Nadia, who like her colleagues did not want to give her last name, said one of her clients was caught after the law came into force.

"It was embarrassing because we were busy when the police came," she said. "I told the guy he should say I was feeling unwell and that he was driving me home. I stuck to the story but he spilled the beans immediately."

The law prohibits the buying of sex but not the sale, so the prostitute goes free.

"The men are afraid to drive by, so they walk up to us, tell us 'my car is parked around the corner, meet me there'," said Michelle, 25, also from Oslo, who has been a sex worker for five years. "Before we would go down to the harbour and be back in 15 minutes. Now they drive us out of town, where there is no one, and we're back one hour later."

At least 23 men have been arrested since the law came into force.

Of these, 20 accepted an on-the-spot fine of between 8,000 kroner (1,195 dollars, 898 euros) and 9,000 kroner. Three have refused to pay and will go to court.

The law also affects Norwegians who buy sex abroad but as yet no one has been arrested for the crime.

There is as yet no official figure showing whether the law has had a real impact on demand or whether street prostitutes have shifted to the indoor scene. Police say it has had a chilling effect.

"We have seen 30 percent fewer advertisements for sex between December and January," said superintendent Harald Boehler, who heads the police unit fighting prostitution and human trafficking in Oslo. "The law is having an impact on the number of buyers. Law-abiding people don't want to continue buying sex now that it is illegal."

In Sweden, which introduced similar legislation in 1999, the effects of the law have been difficult to evaluate. A governmental report is due in 2010.

While Swedish police say street prostitution has declined, prostitutes' organisations say much of the industry has moved out-of-sight, resorting to other schemes to sell sex.

Police say the clients who go to the streets in search of prostitutes are usually prone to violence.

Norwegian prostitute support groups say it is too early to tell whether demand is actually decreasing.

"January is generally not a hot month for business," said Bjoerg Norli from the Pro Centre, an Oslo-based help organisation for sex workers. "Foreign prostitutes go home before Christmas and don't come back well into January. So it's too early to tell whether the number of prostitutes has decreased."

"But we don't expect the number of prostitutes to be as large as it used to be," she added.

At least 3,000 people worked in prostitution in Norway in 2008, according to the Norwegian Institute for Labour and Social Research.

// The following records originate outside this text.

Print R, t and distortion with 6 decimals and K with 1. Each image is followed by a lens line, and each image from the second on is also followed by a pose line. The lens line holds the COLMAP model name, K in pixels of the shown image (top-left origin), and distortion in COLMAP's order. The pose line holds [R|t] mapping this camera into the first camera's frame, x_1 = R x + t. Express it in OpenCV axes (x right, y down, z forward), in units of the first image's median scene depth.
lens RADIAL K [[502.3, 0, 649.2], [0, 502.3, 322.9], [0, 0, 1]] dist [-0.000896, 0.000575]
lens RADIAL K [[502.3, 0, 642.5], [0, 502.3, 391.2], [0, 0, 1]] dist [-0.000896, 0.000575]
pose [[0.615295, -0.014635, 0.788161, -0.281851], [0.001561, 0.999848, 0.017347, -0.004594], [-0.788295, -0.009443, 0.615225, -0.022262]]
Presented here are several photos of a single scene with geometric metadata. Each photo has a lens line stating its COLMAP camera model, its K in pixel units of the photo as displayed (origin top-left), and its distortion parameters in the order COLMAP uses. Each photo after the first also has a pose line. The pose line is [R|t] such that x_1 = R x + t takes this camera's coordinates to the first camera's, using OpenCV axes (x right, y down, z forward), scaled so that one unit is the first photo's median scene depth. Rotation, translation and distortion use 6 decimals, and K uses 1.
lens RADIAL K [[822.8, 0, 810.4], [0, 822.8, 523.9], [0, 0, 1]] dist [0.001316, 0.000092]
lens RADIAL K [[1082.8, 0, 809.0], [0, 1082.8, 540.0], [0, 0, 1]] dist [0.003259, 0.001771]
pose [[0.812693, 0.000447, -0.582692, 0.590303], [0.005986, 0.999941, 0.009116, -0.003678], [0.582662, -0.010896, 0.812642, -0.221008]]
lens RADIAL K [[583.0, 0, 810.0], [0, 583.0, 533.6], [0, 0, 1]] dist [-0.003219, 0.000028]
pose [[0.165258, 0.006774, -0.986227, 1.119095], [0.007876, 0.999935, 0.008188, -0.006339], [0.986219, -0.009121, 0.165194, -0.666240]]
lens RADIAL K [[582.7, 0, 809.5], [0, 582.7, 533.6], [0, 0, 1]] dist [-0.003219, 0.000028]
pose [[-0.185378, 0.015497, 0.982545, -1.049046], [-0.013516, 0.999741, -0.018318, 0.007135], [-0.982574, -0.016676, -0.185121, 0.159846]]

But there were nearly four times as many prostitutes working indoors in massage parlours, flats and hotels as those working in the streets, according to estimates.

There are no official figures as to the number of individuals buying sex.

Most prostitutes in Norway come from abroad, usually via human trafficking, from countries like Nigeria, Romania or the Baltic states. If they don't return to Norway, they and their traffickers will likely have moved on to other countries, said Norli. "They will go elsewhere in Europe. The Norwegian government is pushing them away to other countries."

Prostitutes who are Norwegian tend to be drug addicts and are often the ones who remain in the street.

"They have no other choice but to try to find clients in the street," said Norli. "They don't have the resources to organise themselves inside a flat or a hotel, and most of them are homeless anyway."

More generally, the women who get in touch with the Pro Centre feel harassed, under pressure," and "under constant police watch," she said. "The law targets men, but all the focus has been on the women. But they have not done anything wrong."

Back in central Oslo, Nadia and her two colleagues wait for punters.

"I have been standing here for three hours and there has not been a single client," said Monica, 30, shivering in the cold. "This has never happened to me before. I am going home."